To be fair, I would also instantly decline group therapy, yet could talk online all day... I don’t think they are the same by all means (and I go to cbt)
Update
I have had a reduction in anxiety and panic past few days by reading appropriate books and doing videos to help.
Naturally as the anxiety pulls back the ocd thoughts returned like the birthday night out/sharing it on social media, worries about not adding some people on social media and also the wheelie bin in my front garden. I did receive advice on these but sadly they keep popping back up.
So what I have learned is with anxiety the ocd is less prominent and when the anxiety is low the ocd is high. It’s a bit of a cycle so what I need is when the anxiety is beaten or is low, find a way for the ocd to vanish if this was to happen I would have little anxiety or obsessive behaviour.
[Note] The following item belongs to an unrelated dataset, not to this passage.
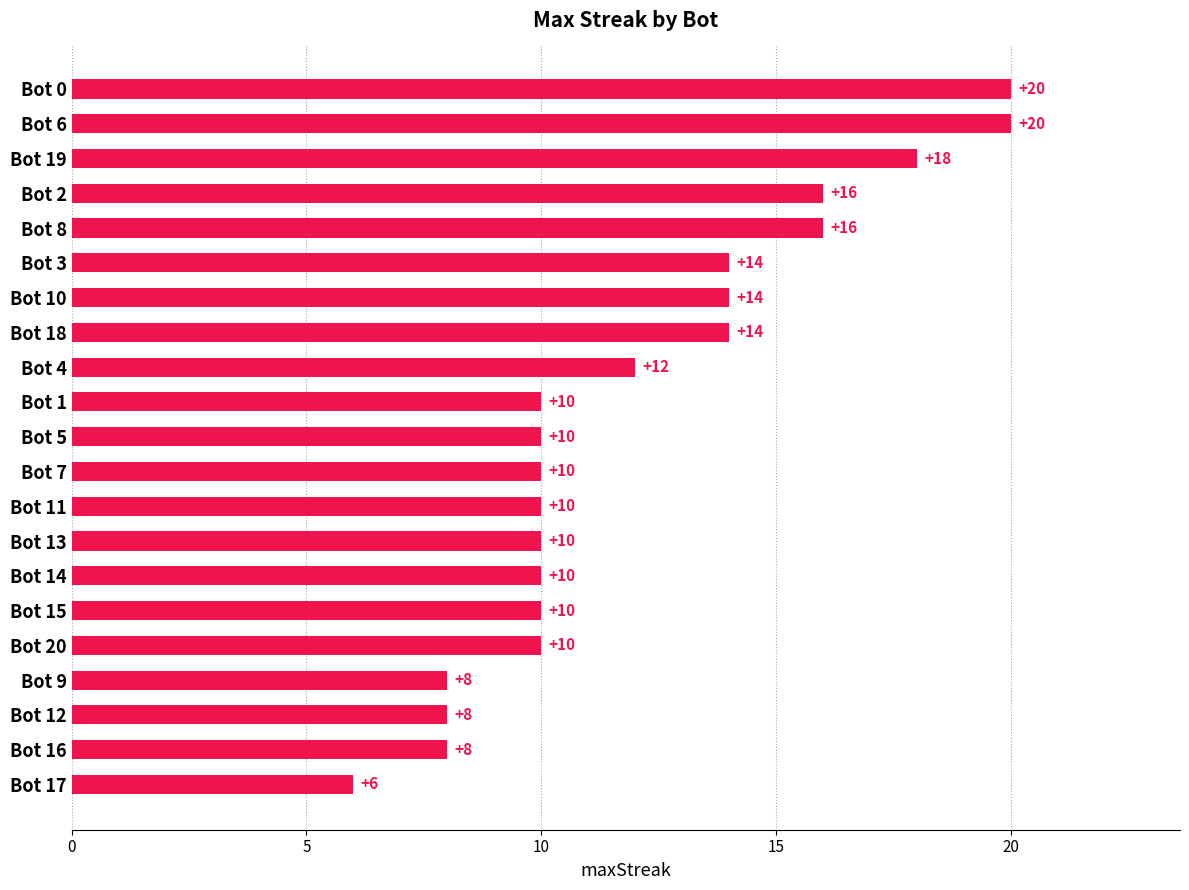

What is the change in value from Bot 12 to Bot 10?

+6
I have discussed stuff like exposure therapy is not really a good solution for me. I have beaten ocd in the past but my anxiety has never been fully low for about 2 years now. I have accepted I won’t be moving house anytime soon the property market will prob take a hit anyway with the virus. So the trigger was moving house twice that set my ocd to a new level.
I need some key help in dealing with the obsessional thoughts when I think the garden is contaminated logically I just can’t go out and rub my fingers in the garden. I would settle for no longer seeing it as a threat or a worry on my mind I mean people without ocd don’t really wanna rub there fingers in dirt. So any advice would be grateful..
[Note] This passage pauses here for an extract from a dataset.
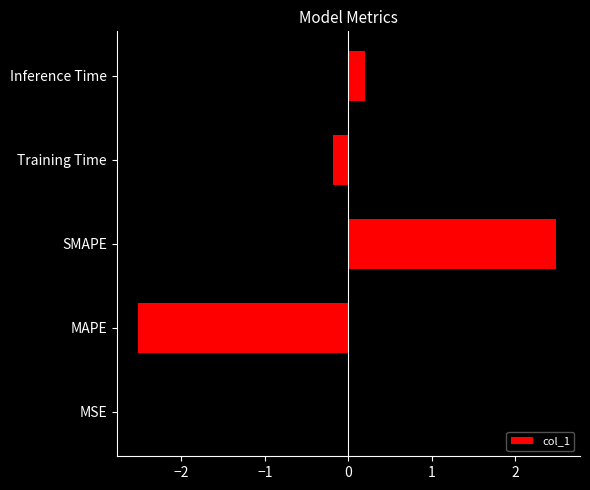

Does the chart contain stacked bars?

No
Also in CBT terms my GP said mental health takes a back seat, psychiatrists have been redeployed to the virus in my area which is worrying. The CBT is likely canned anyway I could go private again only when the virus is over. So I have to relay on books I’m afraid
I also need to be realistic about my goals without anxiety I would drive, fly round the world, perhaps work as a manager, post stuff on social media without feeling anxiety, visit the cinema more, learn a new skill or go to college but I have anxiety so I have been weighing up if I need to put myself under this pressure if I need to do all these goals. I heard anxiety is just a sensation so it’s only that feeling of going mad or panic stopping me. I’m not sure I want to take risks flying or driving and putting myself more at risk with statistics perhaps I could fly once in a blue moon to reduce my anxiety but limit it?
Nobody is gonna be flying anywhere for quite some time Phil......
I got a letter from the doctors saying the psychiatrist will no longer be seeing me no idea how long this is for but it seems to go with what they are saying mental health takes a back seat which I think is pretty bad. I wonder if others are also no longer getting appointments or cbt ect?